EXERCISES TO COMPLETE:
**A.** In the post about the runaway calves, why did the neighbors refuse payment for their help?
**B.** Repeat word for word the part of the post about the runaway calves starting with "And they did!" and going on through "provided lasting treasure?".

PASSAGE TO READ:
I will thank the Lord with all my heart as I meet with his godly people. How amazing are the deeds of the Lord! All who delight in him should ponder them. Psalm 111:1-2 NLT

Monday, December 10, 2012

Pray ‘til the Cows Come Home

by Delores Topliff

Praying ‘til the cows come has fresh meaning for me. The Sunday before Thanksgiving we planned Thanksgiving early so my older son’s children could join us. At 4 a.m. I put the turkey in the oven, planning to eat around Noon. Everything was nearly table-ready when Thanksgiving exploded.
Last spring I’d ordered three July-born Scottish Highland calves. Their delivery date repeatedly got delayed until this very Sunday. They initially bonded beautifully with my two bigger heifers, their sisters one-year older. But the older heifers turned unpleasant when sharing corn treat, horning the new ones aside until all three young ones bolted through numerous 5-wire electric fences. They skedaddled fast, disappearing into wide open spaces where we knew only three of many neighbors. We don’t own a quad or horse to chase animals. Even when tracked, we couldn’t catch, contain, and drag 200+ lb. beasties home, though son & oldest grand-daughter dashed after them, scraping bellies under fences to avoid 10,000 volts.
The animals’ loss meant huge disappointment for all of us and represented lost sizeable investment. After chasing, we drove around our one mile perimeter, alerting neighbors. 
We prayed for cows to come home, although they didn't know "home" yet. We postponed Thanksgiving. Hearing no word, discouraged and disheartened, we learned again we can’t always solve problems ourselves. We called in reinforcements, contacting radio station, police, distributing notes with our name and phone to neighbors in 1-mile circumference, and then beyond. In the process, we met dozens more neighbors, all helpful and concerned, saying, “We’ve all had animal problems. We’ll phone when yours turn up.”
And they did! One calf turned up at a farmer’s one-mile away that Monday. On Tuesday a second appeared further. On Wednesday, the third joined our neighboring dairy farmer’s herd. Thanksgiving was Thursday and Friday had a blizzard with howling winds. On Saturday our tractor pulled the last calf 2.3 miles home. Now all calves are back in the barn but we’re now richer knowing many neighbors who help each other and won’t take pay because, “When ours get out, you’ll help us.”
Next Thanksgiving, we’re planning a quieter day.
What about you? What have you learned through hardship that’s provided lasting treasure?


  1. Wow Dee, adventure finds you, doesn't it? I love your perspective--finding the beauty in new relationships rather than focusing on what your cows did, or the inconvenience they caused. Thanks for your lovely example. I need to practice that today with the young 'uns who live in my home. :)

GIVEN INFORMATION:
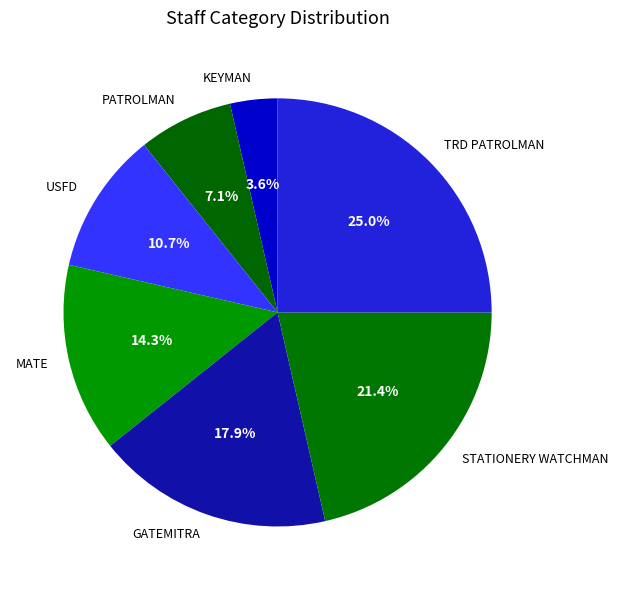

Combined, what portion of the pie is USFD and KEYMAN?

14.3%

RESPONSES TO THE EXERCISE:
**A.** The neighbors refused payment because they expected the help to be returned. As they put it, "When ours get out, you'll help us."

**B.**
And they did! One calf turned up at a farmer’s one-mile away that Monday. On Tuesday a second appeared further. On Wednesday, the third joined our neighboring dairy farmer’s herd. Thanksgiving was Thursday and Friday had a blizzard with howling winds. On Saturday our tractor pulled the last calf 2.3 miles home. Now all calves are back in the barn but we’re now richer knowing many neighbors who help each other and won’t take pay because, “When ours get out, you’ll help us.”
Next Thanksgiving, we’re planning a quieter day.
What about you? What have you learned through hardship that’s provided lasting treasure?